### GIVEN DATA
%%

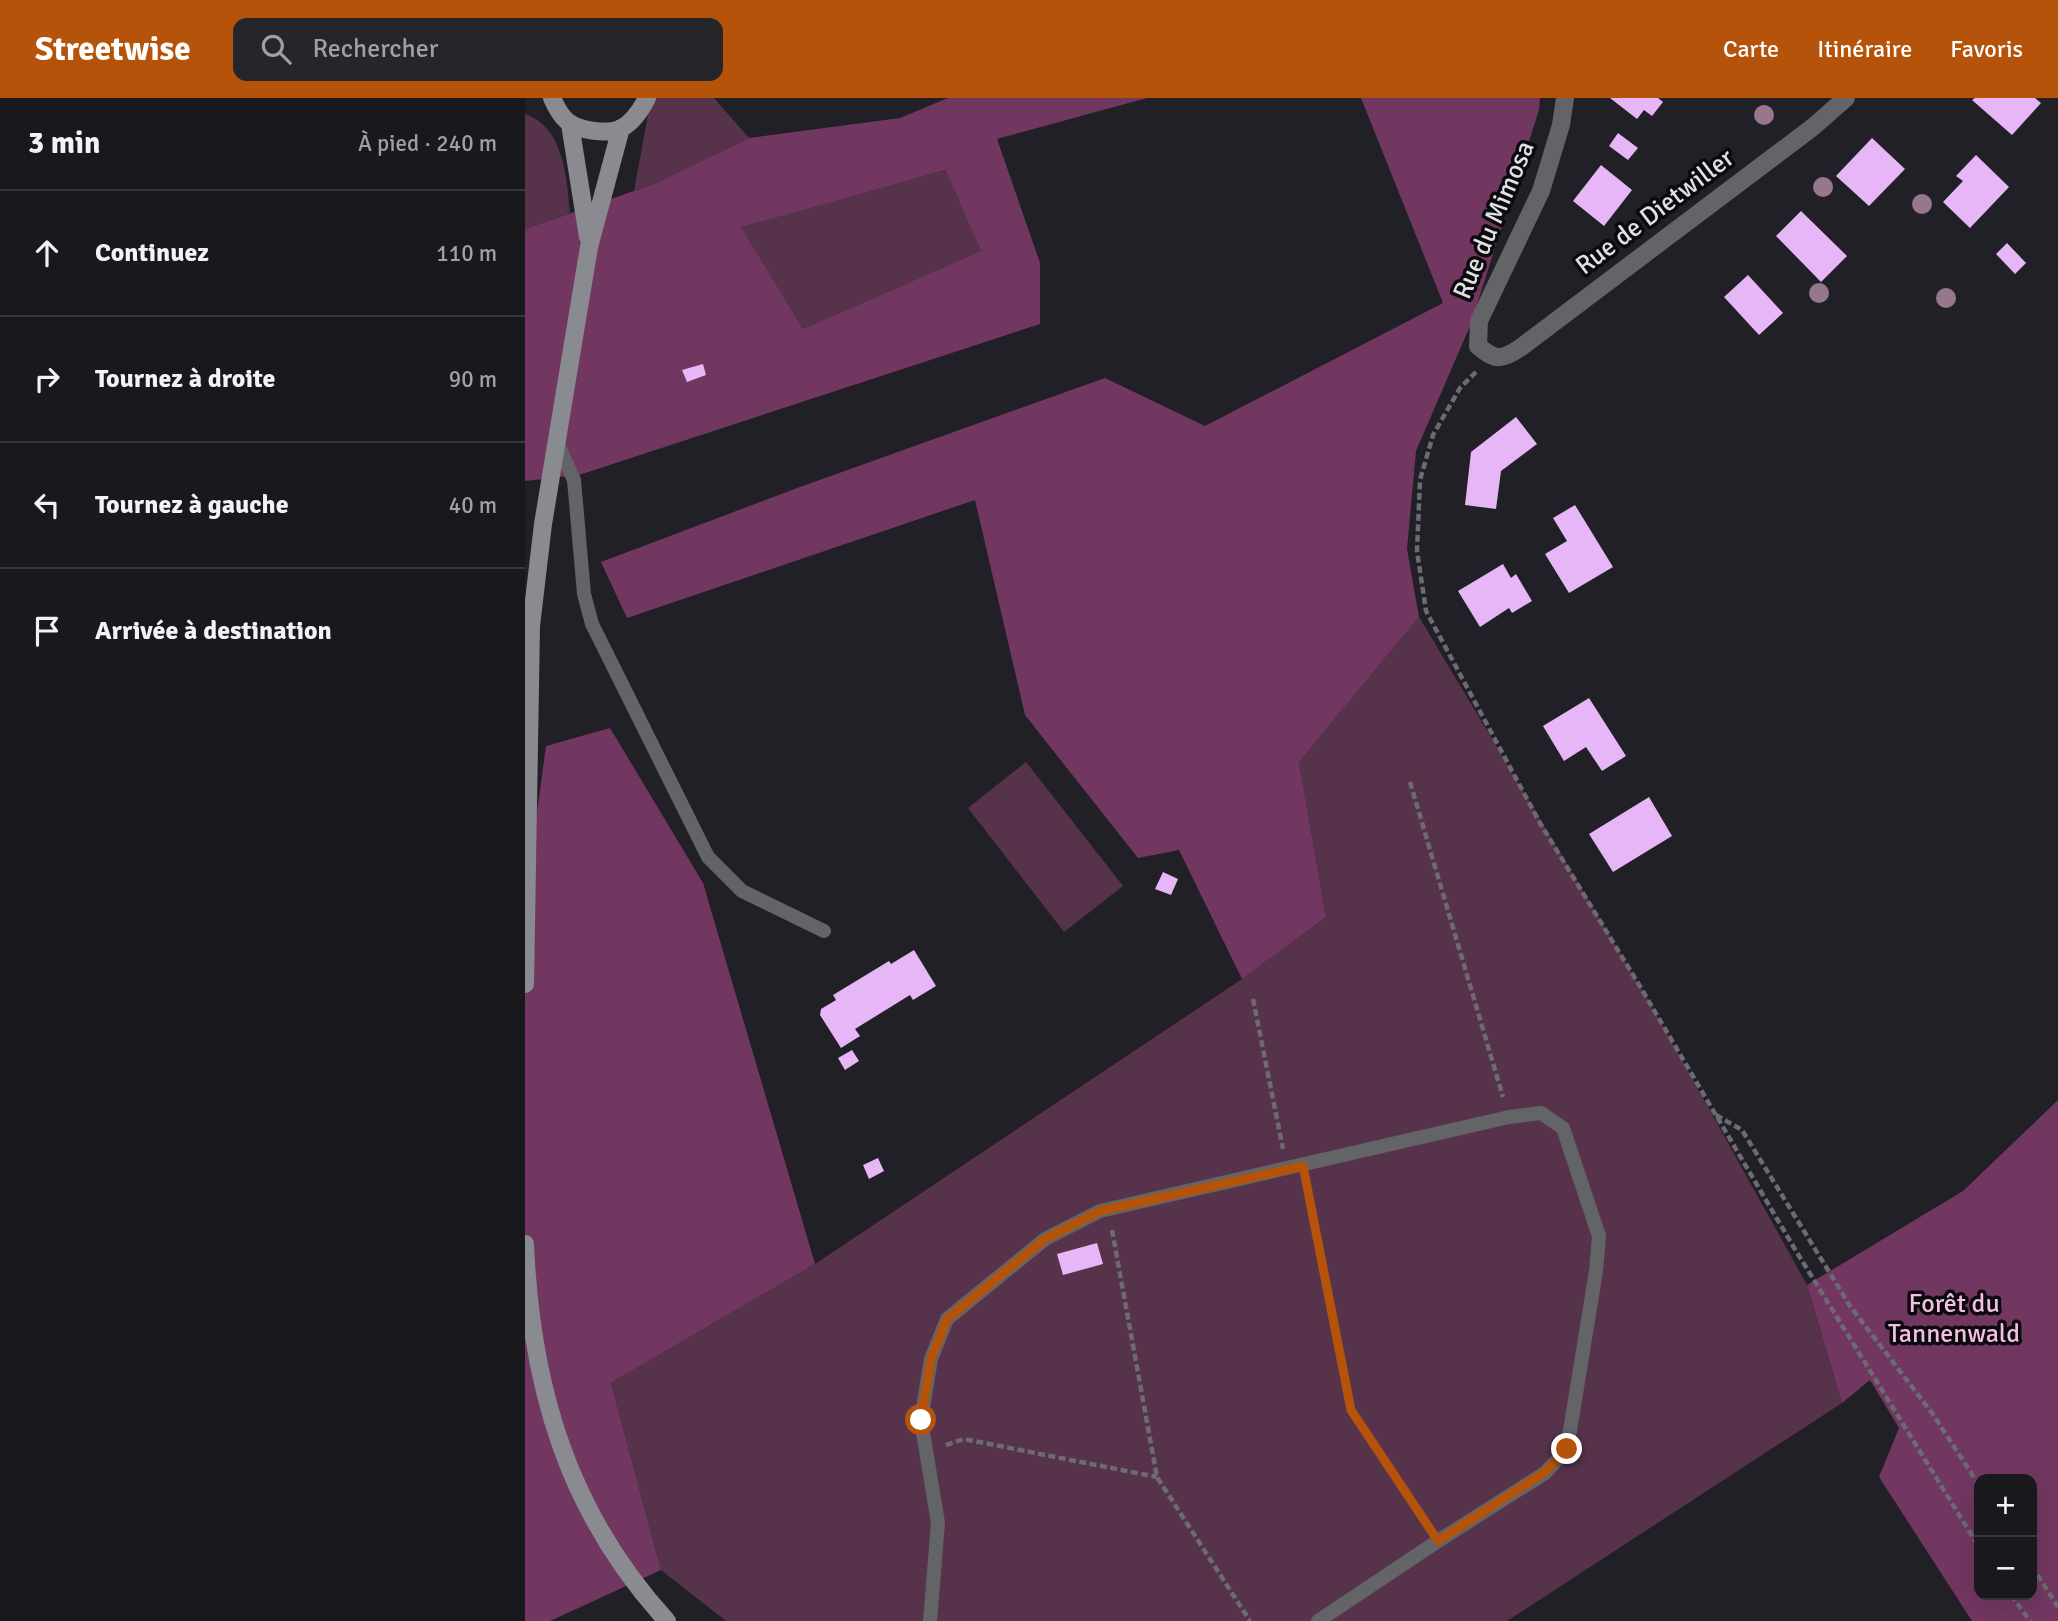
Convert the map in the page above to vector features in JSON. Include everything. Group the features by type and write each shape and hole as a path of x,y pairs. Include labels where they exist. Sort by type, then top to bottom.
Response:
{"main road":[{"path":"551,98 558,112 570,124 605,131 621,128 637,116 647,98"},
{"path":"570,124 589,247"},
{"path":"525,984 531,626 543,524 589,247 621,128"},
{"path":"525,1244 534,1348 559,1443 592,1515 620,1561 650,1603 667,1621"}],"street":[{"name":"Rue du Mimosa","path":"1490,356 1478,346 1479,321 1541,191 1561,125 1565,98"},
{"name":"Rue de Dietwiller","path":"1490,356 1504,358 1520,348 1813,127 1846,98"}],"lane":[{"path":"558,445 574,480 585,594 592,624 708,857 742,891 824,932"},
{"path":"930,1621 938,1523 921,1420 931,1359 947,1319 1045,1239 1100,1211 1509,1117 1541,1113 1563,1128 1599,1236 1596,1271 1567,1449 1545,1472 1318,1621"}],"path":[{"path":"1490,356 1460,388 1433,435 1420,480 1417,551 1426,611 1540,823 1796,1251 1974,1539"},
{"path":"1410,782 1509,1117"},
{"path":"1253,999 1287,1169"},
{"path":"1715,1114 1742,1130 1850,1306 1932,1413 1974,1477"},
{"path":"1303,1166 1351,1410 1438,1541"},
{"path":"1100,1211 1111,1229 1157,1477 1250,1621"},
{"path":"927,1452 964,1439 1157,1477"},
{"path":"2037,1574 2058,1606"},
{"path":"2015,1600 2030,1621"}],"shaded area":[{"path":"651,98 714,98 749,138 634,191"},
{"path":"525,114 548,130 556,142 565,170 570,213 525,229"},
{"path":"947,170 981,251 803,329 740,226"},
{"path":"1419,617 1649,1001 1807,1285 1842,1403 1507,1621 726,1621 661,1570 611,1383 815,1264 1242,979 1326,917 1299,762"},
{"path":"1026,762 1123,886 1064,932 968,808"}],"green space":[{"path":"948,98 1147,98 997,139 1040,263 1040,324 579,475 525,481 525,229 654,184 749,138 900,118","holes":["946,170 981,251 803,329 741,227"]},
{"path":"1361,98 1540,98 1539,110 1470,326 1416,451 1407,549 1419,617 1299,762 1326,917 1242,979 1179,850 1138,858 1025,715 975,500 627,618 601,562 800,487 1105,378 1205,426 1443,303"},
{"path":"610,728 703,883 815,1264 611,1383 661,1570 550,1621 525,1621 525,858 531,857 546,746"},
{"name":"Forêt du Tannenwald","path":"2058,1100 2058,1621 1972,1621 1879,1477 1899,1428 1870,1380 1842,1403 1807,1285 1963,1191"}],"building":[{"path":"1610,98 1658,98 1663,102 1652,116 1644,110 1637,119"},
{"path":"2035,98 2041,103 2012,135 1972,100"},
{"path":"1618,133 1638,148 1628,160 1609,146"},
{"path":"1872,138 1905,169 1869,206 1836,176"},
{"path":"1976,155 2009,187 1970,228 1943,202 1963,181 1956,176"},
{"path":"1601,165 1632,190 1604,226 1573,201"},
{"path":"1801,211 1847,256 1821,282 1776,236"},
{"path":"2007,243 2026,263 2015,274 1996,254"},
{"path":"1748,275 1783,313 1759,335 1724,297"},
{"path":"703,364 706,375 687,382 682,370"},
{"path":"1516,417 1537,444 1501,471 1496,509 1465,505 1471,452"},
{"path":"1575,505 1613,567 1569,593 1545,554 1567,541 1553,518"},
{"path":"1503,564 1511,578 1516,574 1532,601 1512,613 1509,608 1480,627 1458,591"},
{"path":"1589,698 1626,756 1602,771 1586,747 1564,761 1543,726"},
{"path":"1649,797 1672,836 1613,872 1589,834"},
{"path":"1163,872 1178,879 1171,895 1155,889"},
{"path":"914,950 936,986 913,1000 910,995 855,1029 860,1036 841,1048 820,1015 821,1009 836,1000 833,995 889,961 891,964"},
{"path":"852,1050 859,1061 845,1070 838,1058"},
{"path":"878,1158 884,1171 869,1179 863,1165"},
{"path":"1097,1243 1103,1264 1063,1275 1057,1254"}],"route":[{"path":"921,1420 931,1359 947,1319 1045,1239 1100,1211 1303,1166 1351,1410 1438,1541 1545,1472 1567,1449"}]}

%%
%%

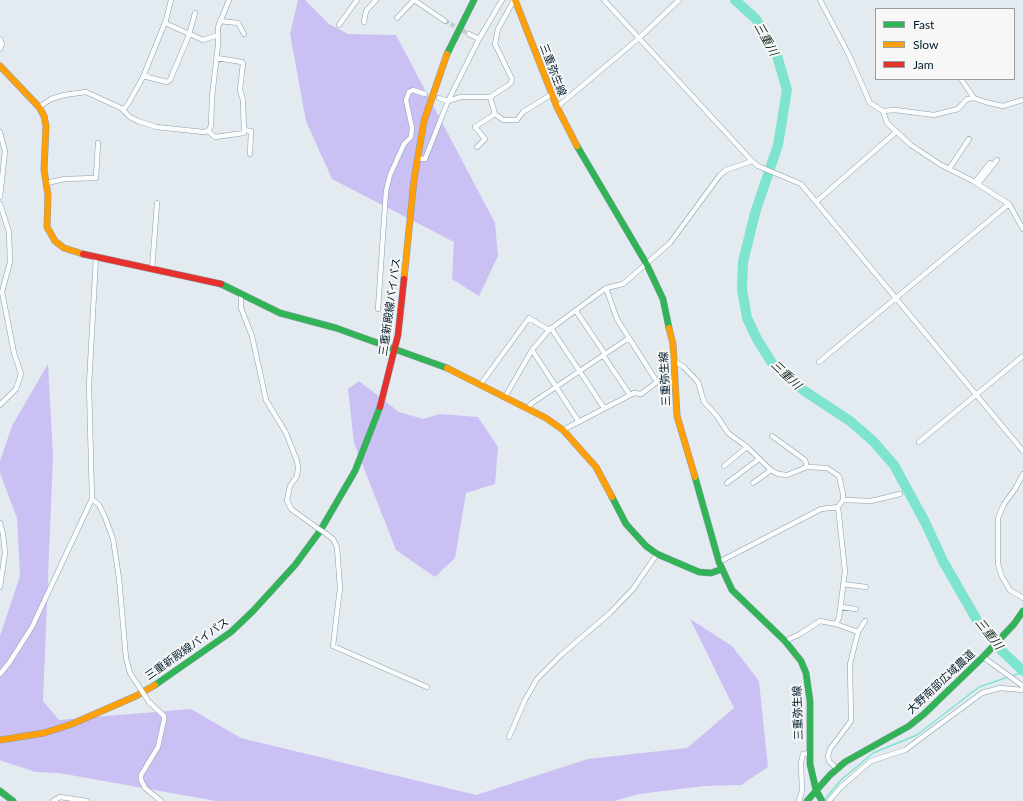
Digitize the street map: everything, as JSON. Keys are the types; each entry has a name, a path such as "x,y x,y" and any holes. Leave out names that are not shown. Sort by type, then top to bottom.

%%

### TASK REQUIREMENTS
Show all lines in the records above that hold "each".

### COMPLETED TASK
Convert the map in the page above to vector features in JSON. Include everything. Group the features by type and write each shape and hole as a path of x,y pairs. Include labels where they exist. Sort by type, then top to bottom.
Digitize the street map: everything, as JSON. Keys are the types; each entry has a name, a path such as "x,y x,y" and any holes. Leave out names that are not shown. Sort by type, then top to bottom.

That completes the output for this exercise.